I live in England, so there are already bike lanes and such, they're just not as widespread as I wish they were and its almost always part of a car lane or a pedestrian lane

Woeps 6 days ago | parent [-]

My mother cycled from NL -> -> BE -> FR -> UK Stone henge and back again. Never again she said. It's a lovely country but the cycling infrastructure was ... questionable to say the least (according to her).

Which I found surprising, as their hiking trails are awesome and very well kept! For example I loved hiking on the Jurasic Coast and Cornwall. (Even signed up a for a National Trust memberships)

voidUpdate 6 days ago | parent | next [-]

Can confirm, I've done quite a lot of walking and properly marked trails are generally very well kept. I've walked quite a lot of the Cornwall coastline and there are active efforts to improve the walkability in certain areas in response to storms and such like. But yeah, you're very unlikely to find any kind of cycling infrastructure outside of cities, and even then its not amazing

ben_w 6 days ago | parent | prev [-]

Surprising, sure.

My memories of living in the UK is that there's a weird disconnect where "everyone walks" so walkers are treated as in-group and supported in their hobbies of walking, while "only lycra-clad fitness freaks cycle" so they're an out-group and demonised. This also extends to "how dare cyclists not need to pay road tax" when pedestrians also don't and also have essentially the same requirements for road surface quality, and lead to the same resurfacing requirements, as a bike.

Also, the UK romanticises the countryside — not just because it has some nice bits, but as part of its own national identity — and the imagined ideal when I was a kid was some old guy with a flat cap and a walking stick wearing tweed as they walk through it, not a cyclist.

Basically the imagery of 1974 J. R. R. Tolkien Calendar[0] (how did that ever happen?) crossed with Last of the Summer Wine[1].

[0] https://www.abebooks.com/book-search/title/1974-calendar/aut...

[1] https://www.bbc.com/news/uk-england-leeds-65715855

Earw0rm 6 days ago | parent [-]

Accurate.

This romanticist nonsense also means that adequately lit and drained paths - for walking, cycling and wheeling at all hours - inevitably attract rural NIMBY ire.

"Preserve the character of our rural village with its 5000 SUVs and its manor house built by plantation owners".

Presumably someone's done a Tolkien fanfic where it turns out the hobbits have a bunch of plantations in Numenor or somewhere populated by enslaved Uruks, and the twee-ness is a front for general assholeness and moral hypocrisy?

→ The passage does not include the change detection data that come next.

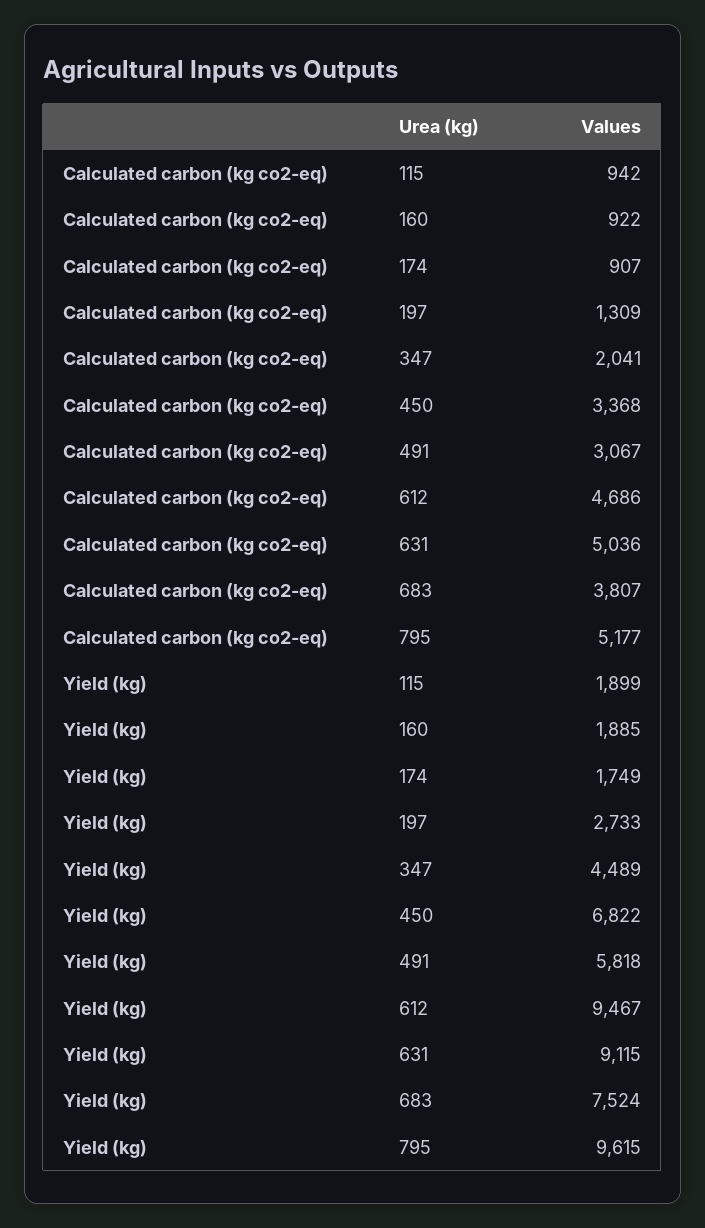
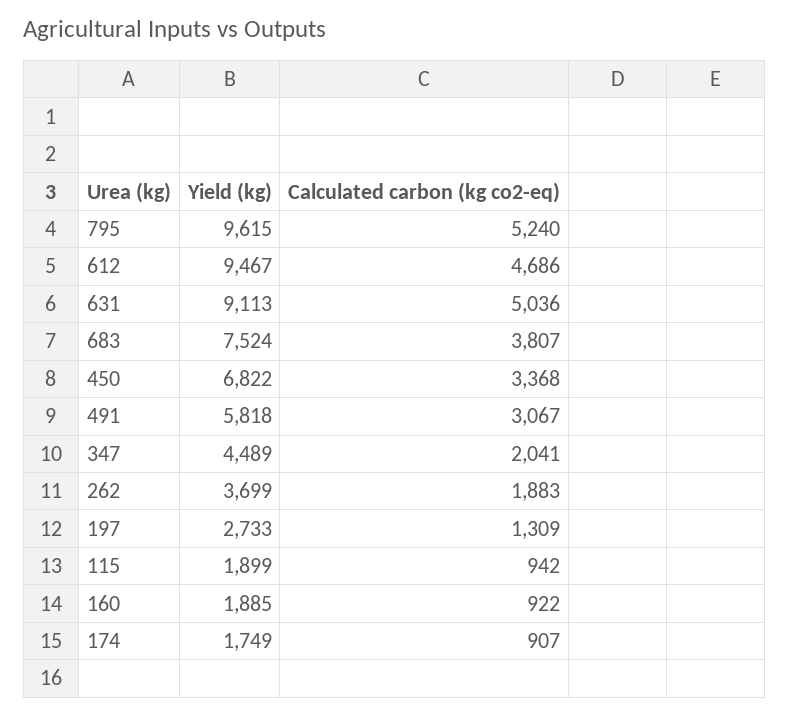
  {
    "Calculated carbon (kg co2-eq)": {
      "115": 942,
      "160": 922,
      "174": 907,
      "197": 1309,
      "347": 2041,
      "450": 3368,
      "491": 3067,
      "612": 4686,
      "631": 5036,
      "683": 3807,
-     "795": 5177
+     "795": 5240,
+     "262": 1883
    },
    "Yield (kg)": {
      "115": 1899,
      "160": 1885,
      "174": 1749,
      "197": 2733,
      "347": 4489,
      "450": 6822,
      "491": 5818,
      "612": 9467,
-     "631": 9115,
+     "631": 9113,
      "683": 7524,
-     "795": 9615
+     "795": 9615,
+     "262": 3699
    }
  }

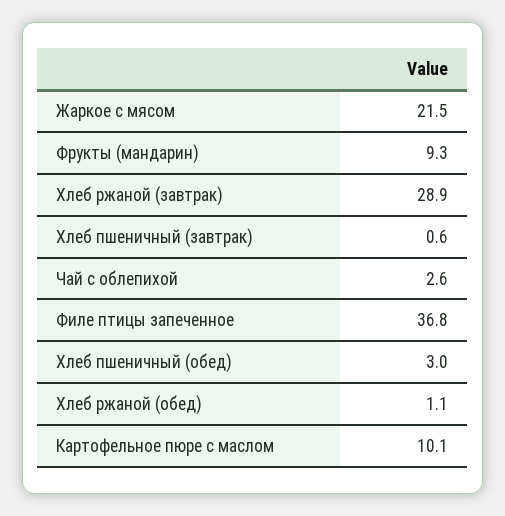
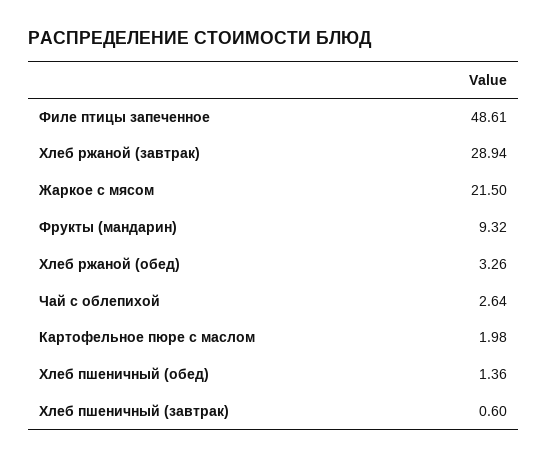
  {
    "Жаркое с мясом": 21.5,
    "Фрукты (мандарин)": 9.32,
    "Хлеб ржаной (завтрак)": 28.94,
    "Хлеб пшеничный (завтрак)": 0.6,
    "Чай с облепихой": 2.64,
-   "Филе птицы запеченное": 36.8,
+   "Филе птицы запеченное": 48.61,
-   "Хлеб пшеничный (обед)": 3,
+   "Хлеб пшеничный (обед)": 1.36,
-   "Хлеб ржаной (обед)": 1.1,
+   "Хлеб ржаной (обед)": 3.26,
-   "Картофельное пюре с маслом": 10.1
+   "Картофельное пюре с маслом": 1.98
  }

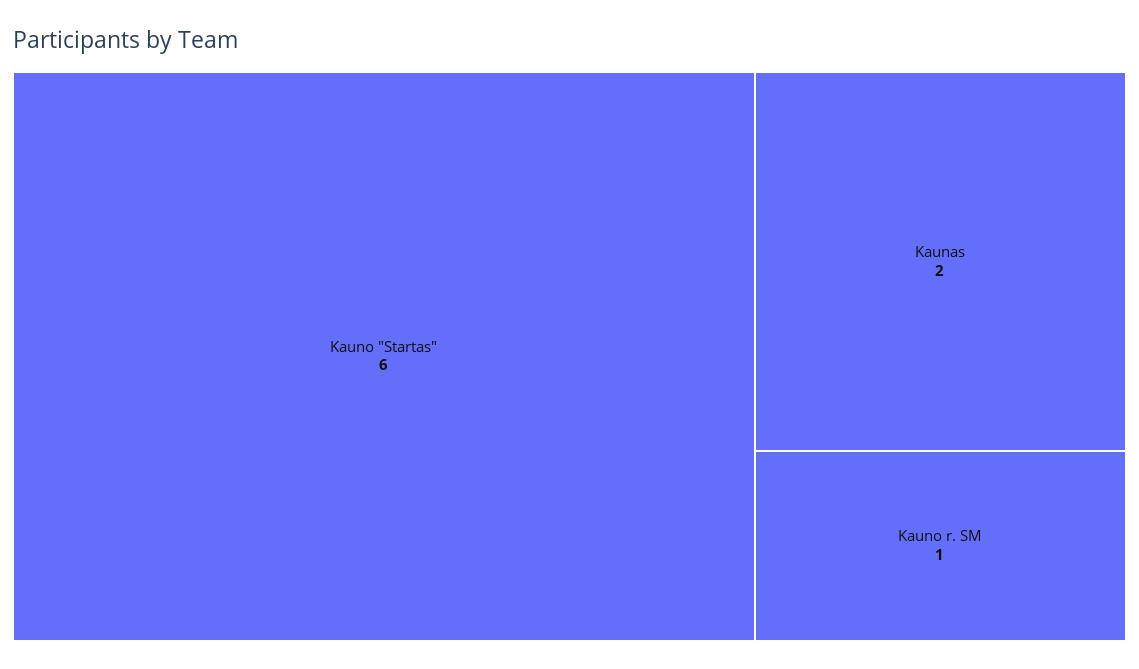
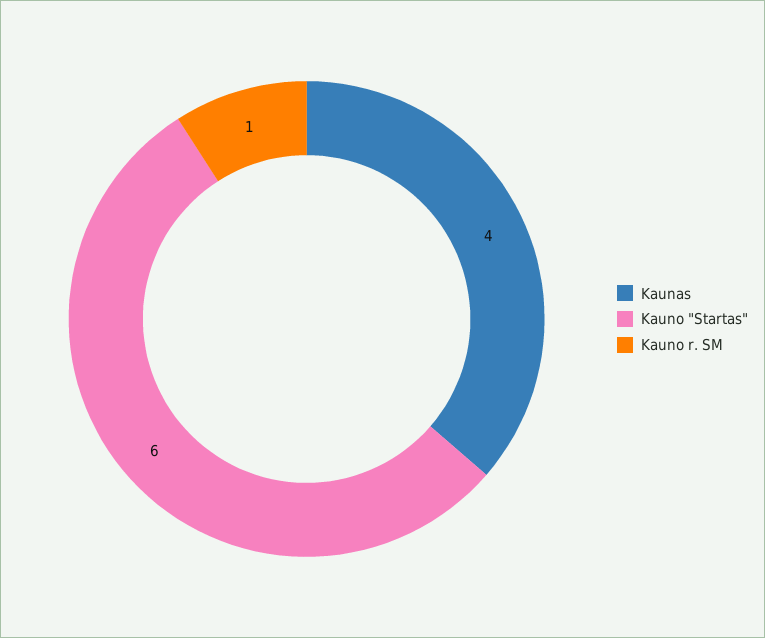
  {
    "Kauno \"Startas\"": 6,
-   "Kaunas": 2,
+   "Kaunas": 4,
    "Kauno r. SM": 1
  }

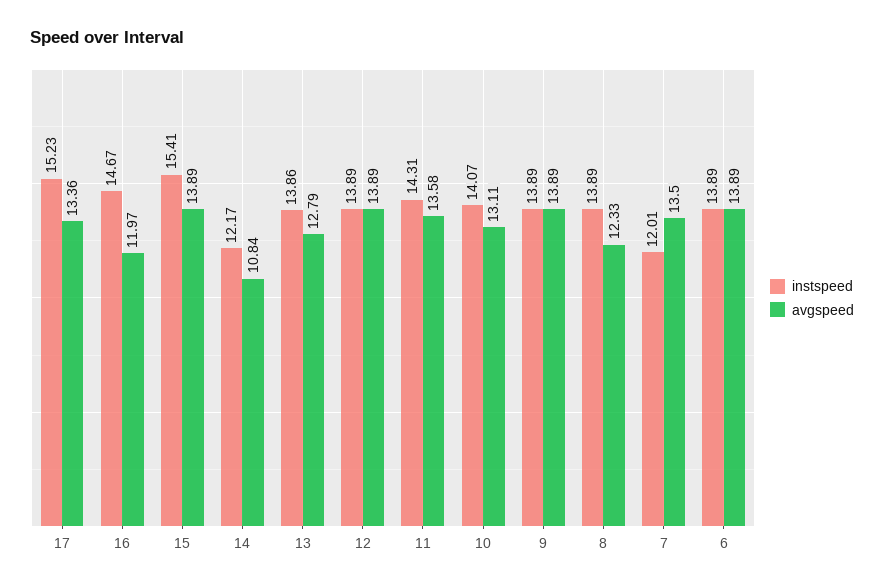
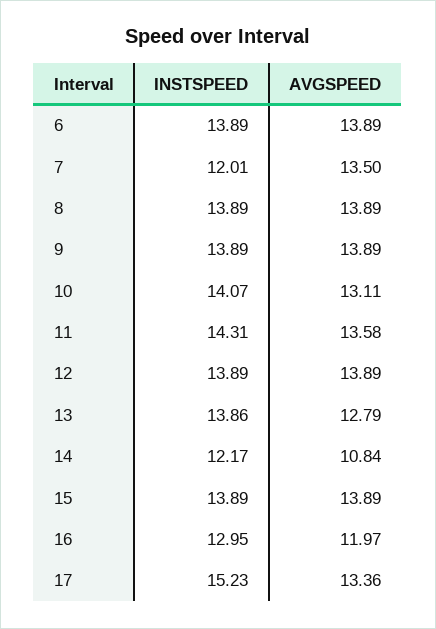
  {
    "instspeed": {
      "17": 15.23,
-     "16": 14.67,
+     "16": 12.95,
-     "15": 15.41,
+     "15": 13.89,
      "14": 12.17,
      "13": 13.86,
      "12": 13.89,
      "11": 14.31,
      "10": 14.07,
      "9": 13.89,
      "8": 13.89,
      "7": 12.01,
      "6": 13.89
    },
    "avgspeed": {
      "17": 13.36,
      "16": 11.97,
      "15": 13.89,
      "14": 10.84,
      "13": 12.79,
      "12": 13.89,
      "11": 13.58,
      "10": 13.11,
      "9": 13.89,
-     "8": 12.33,
+     "8": 13.89,
      "7": 13.5,
      "6": 13.89
    }
  }

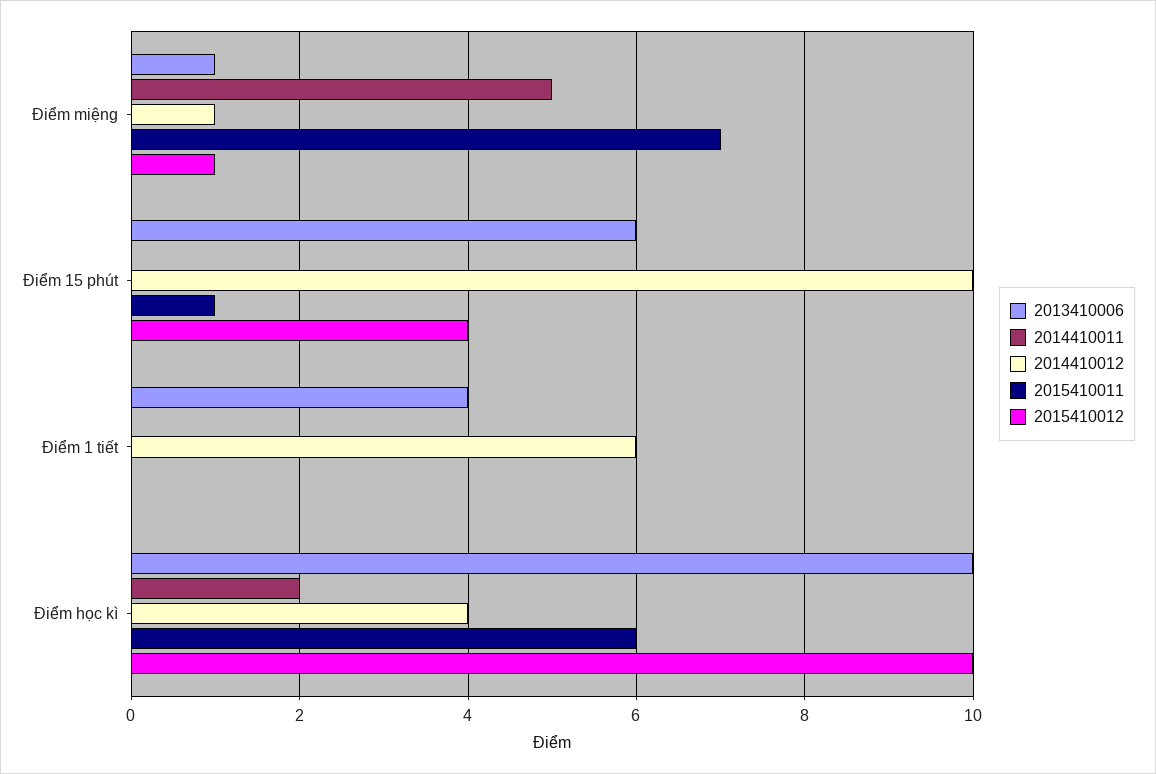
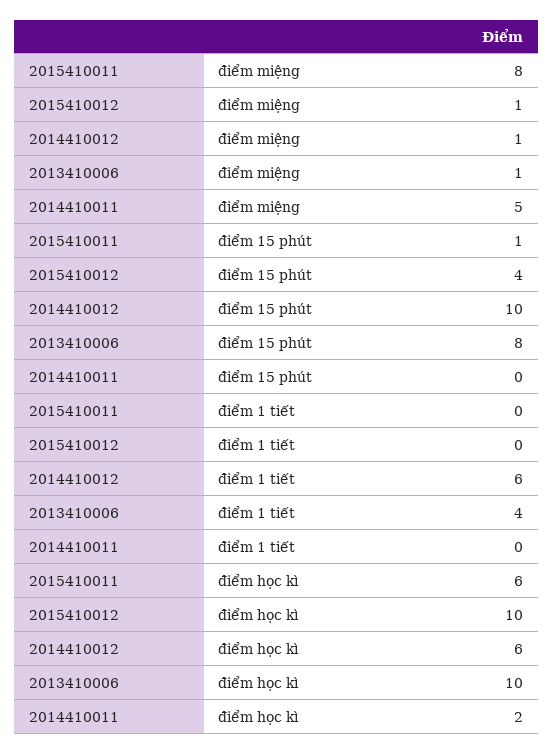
  {
    "2013410006": {
      "Điểm miệng": 1,
-     "Điểm 15 phút": 6,
+     "Điểm 15 phút": 8,
      "Điểm 1 tiết": 4,
      "Điểm học kì": 10
    },
    "2014410011": {
      "Điểm miệng": 5,
      "Điểm 15 phút": 0,
      "Điểm 1 tiết": 0,
      "Điểm học kì": 2
    },
    "2014410012": {
      "Điểm miệng": 1,
      "Điểm 15 phút": 10,
      "Điểm 1 tiết": 6,
-     "Điểm học kì": 4
+     "Điểm học kì": 6
    },
    "2015410011": {
-     "Điểm miệng": 7,
+     "Điểm miệng": 8,
      "Điểm 15 phút": 1,
      "Điểm 1 tiết": 0,
      "Điểm học kì": 6
    },
    "2015410012": {
      "Điểm miệng": 1,
      "Điểm 15 phút": 4,
      "Điểm 1 tiết": 0,
      "Điểm học kì": 10
    }
  }

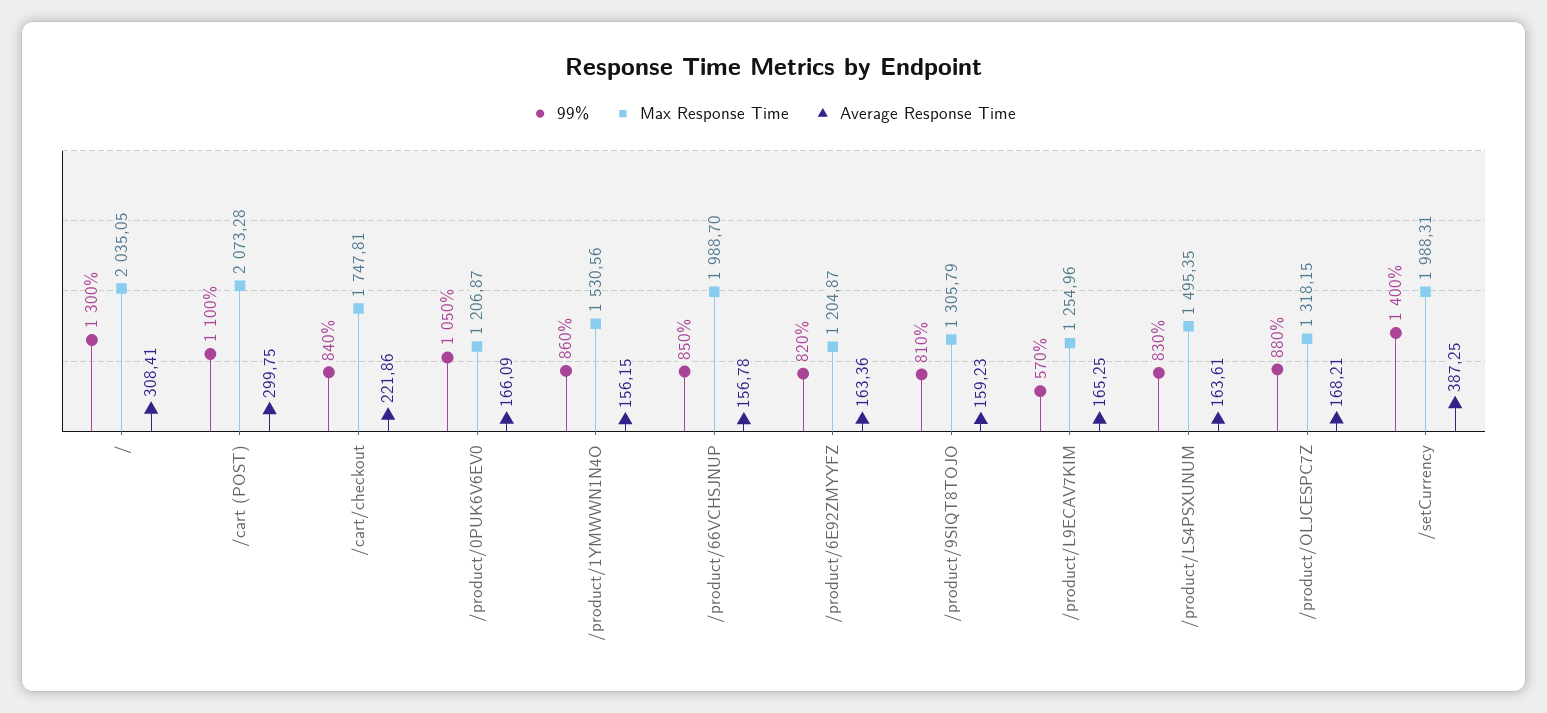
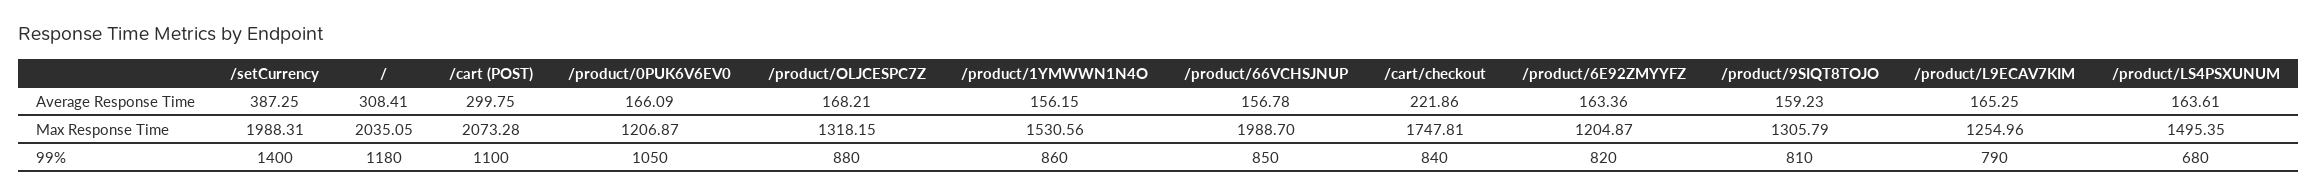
  {
    "99%": {
-     "/": 1300,
+     "/": 1180,
      "/cart (POST)": 1100,
      "/cart/checkout": 840,
      "/product/0PUK6V6EV0": 1050,
      "/product/1YMWWN1N4O": 860,
      "/product/66VCHSJNUP": 850,
      "/product/6E92ZMYYFZ": 820,
      "/product/9SIQT8TOJO": 810,
-     "/product/L9ECAV7KIM": 570,
+     "/product/L9ECAV7KIM": 790,
-     "/product/LS4PSXUNUM": 830,
+     "/product/LS4PSXUNUM": 680,
      "/product/OLJCESPC7Z": 880,
      "/setCurrency": 1400
    },
    "Max Response Time": {
      "/": 2035.05,
      "/cart (POST)": 2073.28,
      "/cart/checkout": 1747.81,
      "/product/0PUK6V6EV0": 1206.87,
      "/product/1YMWWN1N4O": 1530.56,
      "/product/66VCHSJNUP": 1988.7,
      "/product/6E92ZMYYFZ": 1204.87,
      "/product/9SIQT8TOJO": 1305.79,
      "/product/L9ECAV7KIM": 1254.96,
      "/product/LS4PSXUNUM": 1495.35,
      "/product/OLJCESPC7Z": 1318.15,
      "/setCurrency": 1988.31
    },
    "Average Response Time": {
      "/": 308.41,
      "/cart (POST)": 299.75,
      "/cart/checkout": 221.86,
      "/product/0PUK6V6EV0": 166.09,
      "/product/1YMWWN1N4O": 156.15,
      "/product/66VCHSJNUP": 156.78,
      "/product/6E92ZMYYFZ": 163.36,
      "/product/9SIQT8TOJO": 159.23,
      "/product/L9ECAV7KIM": 165.25,
      "/product/LS4PSXUNUM": 163.61,
      "/product/OLJCESPC7Z": 168.21,
      "/setCurrency": 387.25
    }
  }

renewiltord 5 days ago | parent | next [-]

That’s amusing. Not anywhere near the same but The Last Ringbearer has Mordor as an industrializing society unfairly maligned.

arethuza 6 days ago | parent | prev [-]

I did always wonder about the general standard of living in the Shire - always seemed suspiciously high to me.

Earw0rm 5 days ago | parent | next [-]

Decent amount of manufactured goods, always enough food, no sign of a serf labouring class or any manufacturing to speak of.

It's 18th(ish) century rural England, without all the stuff that made 18th century rural England a relatively comfortable place, which is to say colonies, the slave trade, the early industrial revolution and so on.

partdavid 5 days ago | parent | prev [-]

Because it's attempting mythisimilitude, not verisimilitude.